Highly predictive SDOH features changed in importance over time. Categorically, demographic SDOH were most important in February 2021, but socioeconomic and environmental SDOH became increasingly more influential towards May. Health outcome SDOH features remained largely consistent during the study period. Individually, the female and under-18 age demographic features ranked highest in February and then declined while African American poverty and health infrastructure features, such as the number of hospital beds and community provider access statistics, increased in importance by mid-April. Lastly, COVID-19 vaccination data features grew in relative importance by May compared to the other SDOH factors (Figure 1).

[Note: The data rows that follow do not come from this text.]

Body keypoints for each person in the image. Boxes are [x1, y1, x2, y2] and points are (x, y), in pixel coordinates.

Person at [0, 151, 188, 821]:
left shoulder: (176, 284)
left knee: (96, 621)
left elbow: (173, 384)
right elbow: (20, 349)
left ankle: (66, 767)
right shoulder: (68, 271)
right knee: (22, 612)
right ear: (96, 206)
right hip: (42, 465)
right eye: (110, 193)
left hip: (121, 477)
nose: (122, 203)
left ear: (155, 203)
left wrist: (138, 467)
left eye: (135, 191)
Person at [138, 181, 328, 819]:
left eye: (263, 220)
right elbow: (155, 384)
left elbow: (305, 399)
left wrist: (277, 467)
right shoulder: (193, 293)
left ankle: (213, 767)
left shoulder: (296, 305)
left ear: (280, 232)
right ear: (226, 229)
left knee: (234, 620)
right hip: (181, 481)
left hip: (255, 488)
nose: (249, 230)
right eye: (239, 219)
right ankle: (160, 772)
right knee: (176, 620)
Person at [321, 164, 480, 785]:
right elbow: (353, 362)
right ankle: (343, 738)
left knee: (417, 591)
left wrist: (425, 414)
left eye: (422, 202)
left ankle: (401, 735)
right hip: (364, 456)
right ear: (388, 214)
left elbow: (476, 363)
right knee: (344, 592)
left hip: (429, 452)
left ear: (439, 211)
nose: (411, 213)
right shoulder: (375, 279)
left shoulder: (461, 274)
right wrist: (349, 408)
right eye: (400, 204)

As Tennessee vaccination rates increased, counties with the lowest vaccination rates exhibited the highest COVID-19 case growth (Supplemental Figure 2A). Initially, vaccination rates were not correlated with COVID-19 risk, but by mid-March, a statistically significant correlation with low risk of COVID-19 case growth emerged (Supplemental Figure 2B).
Discussion
Efforts to curtail the health and economic impact of the SARS-CoV-2 pandemic illuminate the need to define specific risk factors that catalyze future case growth, worsen health disparities, and adversely impact the public health response across US communities. Addressing these challenges, we constructed a real-time predictive framework to discover and rank county-level SDOH risk factors that drive machine learning predictions of future COVID-19 case growth (Figure 1).

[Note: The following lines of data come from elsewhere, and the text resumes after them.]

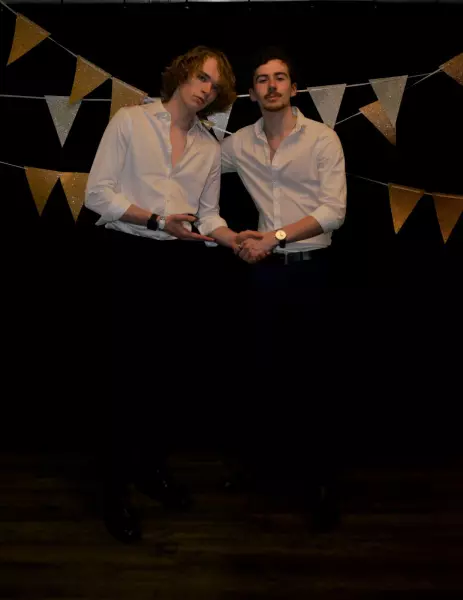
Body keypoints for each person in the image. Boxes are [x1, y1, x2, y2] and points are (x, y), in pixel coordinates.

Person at [85, 46, 260, 544]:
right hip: (128, 256)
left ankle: (150, 471)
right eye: (201, 77)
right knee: (124, 378)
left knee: (165, 377)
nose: (206, 89)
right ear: (182, 74)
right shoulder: (129, 122)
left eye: (215, 85)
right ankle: (114, 491)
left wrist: (235, 239)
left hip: (179, 265)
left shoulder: (209, 146)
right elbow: (98, 194)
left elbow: (208, 215)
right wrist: (158, 220)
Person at [220, 47, 347, 531]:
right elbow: (194, 164)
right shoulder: (239, 143)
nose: (271, 85)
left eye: (280, 78)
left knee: (315, 378)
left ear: (294, 88)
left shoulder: (323, 138)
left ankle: (321, 482)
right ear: (251, 93)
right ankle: (262, 469)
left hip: (312, 270)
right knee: (262, 372)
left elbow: (334, 211)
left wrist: (274, 236)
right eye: (262, 79)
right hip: (265, 274)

In Tennessee, we found that communities with rapid vaccine rollout were at lower risk for case growth (Supplemental Figure 2). As vaccination levels began to rise, demographic SDOH features such as age, race and ethnicity declined in relative importance while socioeconomic and environmental risk factors such as poverty, access to transportation and healthcare infrastructure increased significantly. Measures promoting health equity rely on constant assessment of risk mitigation effectiveness. Real-time knowledge of community specific SDOH risk factors empowers healthcare organizations and local governments to improve policy and resource allocation to mitigate outbreaks and enhance resilience to future public health threats.
Data Availability
The data that support the findings of this study are available from the corresponding author upon reasonable request.
Conflict of interest statement
Authors Wylezinski, Gray and Spurlock are shareholders in IQuity Labs, Inc. (Nashville, TN) and Decode Health, Inc. (Nashville, TN). IQuity Labs develops blood-based tools using RNA to aid in the diagnosis and treatment of human disease. Decode Health develops artificial intelligence approaches to predict chronic and infectious disease risk in patient populations.
Acknowledgements
This work was supported by Decode Health, Inc., IQuity Labs, Inc., and grants from the National Institutes of Health (AI124766, AI129147 and AI145505). Dr. Spurlock had full access to all of the data in the study and takes responsibility for the integrity of the data and the accuracy of the data analysis. Dr. Spurlock devised the concept and study design. All authors took part in acquisition, analysis and interpretation of the data along with drafting and revising the manuscript.